В результате вы получите "относительно точное" время в виде строки вида 



> 54473 08-01-08 16:52:50 00 0 0 746.2 UTC(NIST) *


по протоколу daytime. Скорее всего, этот сервер также отдает время и по протоколам ntp/sntp, но мне прямо сейчас проверять это лениво... =)

PS. Так что там насчет ресторана? =)

----------


## Rene-gad

> У меня в России работает... =)
> PS. Так что там насчет ресторана? =)


Запросто! Ты какую кухню предпочитаешь ? Но ты наверное не врубился в ситуацию: идет речь не досягаемости страницы (которая от меня впрочем тоже не досягаема), а об _автоматической синхронизации виндоуз-часов в трее_, т.е. как было задумано в Ричмонде. AFAIK это ни у кого из моих знакомых не функционирует.

----------


## rubin

На прошлой системе работало, честно

----------


## aintrust

Я хотел сказать лишь то, что проблема в данном случае - не в России (или Германии) и не в том, что данный сервис недоступен по какой-либо причине (в том числе из-за фильтрации по ip-адресу клиента). Этот сервис как работал 15 лет назад, когда я впервые заинтересовался проблемой синхронизации времени на компьютере, так и работает до сих пор. Думаю, что у многих он сработает, как и у меня, как минимум через _telnet_. 

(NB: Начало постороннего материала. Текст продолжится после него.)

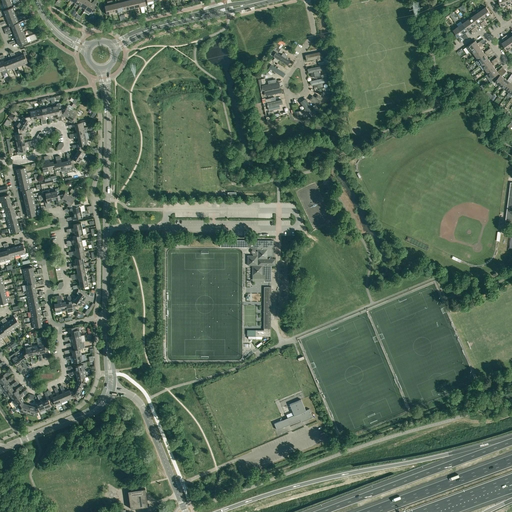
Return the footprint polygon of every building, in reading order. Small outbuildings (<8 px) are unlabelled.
[(87,0),(84,0),(80,6),(85,9),(90,1),(87,0)] [(90,1),(85,9),(84,11),(89,14),(90,12),(95,5),(90,1)] [(4,11),(5,15),(14,12),(12,7),(4,11)] [(486,7),(481,10),(486,18),(490,15),(492,17),(494,16),(492,13),(491,14),(486,7)] [(486,18),(481,10),(477,14),(482,21),(486,18)] [(16,17),(14,12),(5,15),(8,21),(16,17)] [(477,24),(482,21),(477,14),(472,17),(477,24)] [(16,17),(8,21),(9,26),(18,22),(16,17)] [(472,17),(467,20),(472,27),(477,24),(472,17)] [(468,31),(472,27),(467,20),(463,24),(468,31)] [(20,22),(18,22),(9,26),(10,26),(11,26),(13,31),(22,27),(20,22)] [(463,24),(458,27),(463,34),(468,31),(463,24)] [(15,36),(24,32),(22,27),(13,31),(15,36)] [(463,34),(458,27),(453,30),(458,38),(463,34)] [(26,37),(24,32),(15,36),(17,41),(26,37)] [(28,42),(26,37),(17,41),(19,46),(28,42)] [(511,47),(507,40),(502,43),(507,50),(511,47)] [(469,52),(472,51),(479,46),(475,41),(466,48),(469,52)] [(472,51),(475,55),(482,50),(479,46),(472,51)] [(485,55),(482,50),(475,55),(478,60),(485,55)] [(24,54),(19,56),(23,65),(28,63),(26,58),(29,56),(26,51),(23,52),(24,54)] [(305,55),(306,61),(322,58),(321,52),(305,55)] [(290,62),(276,53),(274,57),(288,66),(290,62)] [(478,60),(481,65),(489,59),(485,55),(478,60)] [(17,67),(23,65),(19,56),(14,58),(17,67)] [(14,58),(9,60),(12,69),(17,67),(14,58)] [(481,65),(485,69),(492,64),(489,59),(481,65)] [(7,71),(12,69),(9,60),(4,62),(4,61),(3,61),(7,70),(7,71)] [(286,74),(272,64),(269,69),(283,79),(286,74)] [(485,69),(488,74),(495,69),(492,64),(485,69)] [(498,72),(495,69),(488,74),(493,81),(501,73),(499,71),(498,72)] [(495,82),(500,86),(505,79),(500,75),(495,82)] [(312,89),(329,85),(327,78),(311,82),(312,89)] [(500,86),(504,89),(509,82),(505,79),(500,86)] [(281,88),(280,82),(262,86),(264,91),(281,88)] [(283,90),(265,93),(266,99),(270,98),(284,96),(283,90)] [(310,113),(314,110),(305,99),(301,103),(310,113)] [(56,106),(52,107),(54,115),(57,114),(58,116),(60,116),(59,110),(61,110),(59,103),(57,104),(56,105),(56,106)] [(64,109),(61,110),(59,110),(60,116),(61,116),(63,117),(64,115),(67,117),(72,110),(73,108),(69,106),(68,106),(67,107),(65,110),(64,109)] [(77,113),(72,110),(67,117),(70,119),(69,121),(71,122),(71,123),(77,122),(76,116),(75,116),(77,113)] [(30,124),(32,122),(31,116),(26,117),(25,118),(23,117),(21,119),(18,118),(17,120),(19,121),(26,126),(28,123),(30,124)] [(18,129),(19,134),(25,133),(25,132),(26,130),(24,129),(26,126),(19,121),(16,126),(19,128),(18,129)] [(86,127),(84,128),(76,129),(76,133),(74,133),(74,136),(85,133),(87,133),(86,127)] [(76,144),(77,147),(83,146),(83,148),(88,147),(87,145),(86,139),(78,141),(79,144),(76,144)] [(17,146),(18,152),(17,152),(18,155),(26,153),(25,151),(26,150),(26,147),(28,146),(27,144),(17,146)] [(77,151),(76,154),(83,158),(86,153),(83,152),(84,151),(83,148),(83,146),(77,147),(75,150),(77,151)] [(80,162),(83,158),(76,154),(74,157),(72,155),(70,158),(71,164),(73,163),(76,163),(77,162),(79,163),(80,162)] [(68,161),(65,162),(66,169),(72,168),(72,171),(75,170),(73,163),(71,164),(70,158),(67,158),(68,161)] [(55,172),(53,164),(53,162),(50,162),(49,160),(47,160),(49,171),(55,170),(55,172)] [(56,191),(51,192),(52,200),(55,199),(56,201),(58,201),(57,195),(59,195),(58,188),(55,189),(56,191)] [(0,198),(1,202),(10,200),(9,195),(11,194),(10,192),(7,193),(8,195),(0,196),(0,198)] [(62,194),(59,195),(57,195),(58,201),(59,201),(61,202),(63,200),(65,202),(70,195),(65,192),(63,195),(62,194)] [(75,198),(70,195),(65,202),(68,204),(67,206),(69,208),(75,207),(75,205),(74,202),(73,201),(75,198)] [(75,205),(75,207),(69,208),(70,211),(72,210),(73,213),(81,211),(80,206),(81,206),(81,203),(75,205)] [(71,242),(82,240),(81,235),(83,234),(73,236),(73,240),(71,240),(71,242)] [(267,259),(267,256),(273,256),(273,240),(220,240),(220,247),(257,247),(257,249),(257,250),(257,259),(267,259)] [(271,282),(271,271),(271,266),(275,266),(275,259),(267,259),(257,259),(257,250),(254,250),(252,250),(251,251),(251,253),(252,254),(253,254),(253,255),(247,255),(247,265),(252,266),(252,275),(262,275),(264,275),(264,282),(271,282)] [(85,257),(75,259),(75,262),(73,263),(73,265),(84,263),(83,260),(86,260),(85,257)] [(78,288),(84,286),(85,289),(89,288),(88,286),(87,280),(79,282),(80,285),(77,285),(78,288)] [(264,330),(262,330),(256,330),(256,337),(271,337),(271,287),(264,287),(264,330)] [(77,297),(84,301),(87,296),(78,290),(77,293),(79,294),(77,297)] [(8,302),(7,297),(0,298),(0,306),(3,306),(3,304),(8,302)] [(84,301),(77,297),(75,299),(73,298),(71,301),(72,306),(73,310),(75,310),(74,306),(77,305),(78,304),(80,306),(84,301)] [(15,317),(10,320),(16,328),(20,325),(15,318),(17,317),(15,314),(13,315),(15,317)] [(11,331),(16,328),(10,320),(6,323),(11,331)] [(6,323),(1,326),(7,335),(8,335),(7,334),(11,331),(6,323)] [(78,326),(75,327),(67,329),(68,333),(71,332),(71,336),(69,337),(69,338),(80,335),(78,326)] [(80,335),(69,338),(69,339),(72,338),(73,342),(70,343),(70,344),(81,342),(80,335)] [(83,341),(81,342),(70,344),(71,345),(73,345),(74,349),(80,349),(83,348),(84,348),(83,341)] [(44,344),(38,345),(40,356),(41,356),(41,353),(45,352),(45,355),(47,354),(47,352),(46,352),(44,344)] [(33,355),(32,345),(23,347),(24,350),(22,351),(26,357),(28,356),(33,355)] [(39,356),(40,356),(38,345),(32,346),(32,345),(33,355),(38,354),(39,356)] [(20,349),(15,353),(23,364),(24,364),(23,361),(27,359),(26,357),(22,351),(20,349)] [(80,349),(74,349),(72,350),(72,349),(69,349),(69,352),(72,351),(73,355),(70,356),(70,357),(81,355),(80,349)] [(11,362),(13,361),(16,365),(15,366),(17,368),(19,367),(17,365),(21,363),(22,365),(23,364),(15,353),(8,357),(11,362)] [(81,355),(70,357),(71,358),(73,357),(74,363),(83,361),(81,355)] [(81,363),(81,364),(75,365),(75,364),(72,365),(72,367),(75,367),(76,371),(73,371),(73,372),(84,370),(84,367),(87,367),(86,362),(81,363)] [(0,385),(0,386),(9,379),(7,380),(5,377),(7,375),(5,373),(3,375),(4,376),(0,378),(0,385)] [(78,380),(75,385),(83,390),(86,384),(84,382),(85,380),(84,377),(77,378),(78,380)] [(0,386),(4,391),(13,385),(12,384),(10,385),(8,382),(10,380),(9,379),(0,386)] [(13,385),(4,391),(7,396),(9,396),(14,391),(12,387),(14,386),(13,385)] [(83,390),(75,385),(72,391),(70,391),(73,398),(76,396),(77,394),(80,396),(83,390)] [(10,395),(13,400),(22,394),(22,393),(20,394),(17,391),(20,389),(18,387),(16,389),(16,390),(14,391),(9,396),(10,395)] [(67,400),(73,398),(70,391),(70,390),(65,392),(64,389),(63,390),(67,400)] [(61,403),(67,400),(63,390),(62,390),(62,393),(59,394),(58,392),(57,392),(61,403)] [(55,405),(61,403),(57,392),(56,393),(57,395),(53,397),(52,394),(50,395),(51,398),(52,397),(55,405)] [(17,405),(22,401),(24,400),(21,396),(23,395),(22,394),(13,400),(11,401),(15,406),(17,405)] [(41,399),(46,409),(51,407),(48,399),(49,399),(48,396),(46,397),(47,399),(43,401),(42,399),(41,399)] [(39,412),(46,409),(41,399),(40,399),(41,402),(36,404),(37,406),(39,412)] [(303,419),(304,421),(313,417),(309,409),(306,410),(301,399),(289,404),(294,415),(287,418),(289,425),(303,419)] [(21,412),(27,414),(29,405),(24,403),(22,401),(17,405),(19,408),(21,409),(20,412),(21,412)] [(29,405),(27,414),(33,416),(34,413),(36,413),(39,412),(37,406),(35,407),(29,405)] [(277,430),(286,426),(283,420),(274,424),(277,430)] [(145,489),(144,489),(128,491),(130,509),(148,506),(145,489)]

Насчет работы через протокол _http_ в браузере - я не уверен: вполне вероятно, что это браузеро-зависимо - по этой причине я порекомендовал использовать IE. Дело тут вот в чем: когда мы обращаемся к ресурсу посредством _http://bla-bla-bla.com:13_ (к примеру), это означает, что обращение идет к некоторому "сервису", что "слушает" на 13 порту данного ресурса. В нашем случае - это сервис протокола _daytime_, а не _http_ (и пусть вас не смущает то, что в начале URL написано именно _http_), т.е. этому запросу на сервере не сопоставлено никакой реальной или динамически формируемой страницы. Способность правильно интерпретировать и отображать ответ сервера, который не соответствует требованиям спецификаций на протокол _http_, обусловлена лишь применяемым браузером.

Что же касается синхронизации через сооветствующий апплет в Windows, то, как мне кажется, проблему его неработоспособности (это уже отвечая на первичный вопрос от *Мяу*) нужно искать как в самой Windows, так и снаружи. Я бы посоветовал для начала проверить доступность ресурса командой _tracert/ping_.

PS. У меня, кстати, Windows устойчиво синхронизируется с ресурсом по-умолчанию, т.е. сервером _time.windows.com_: последняя авто-синхронизация была, в частности, 07.01.2008 в 19:16. Следующая синхронизация запланирована ровно через неделю.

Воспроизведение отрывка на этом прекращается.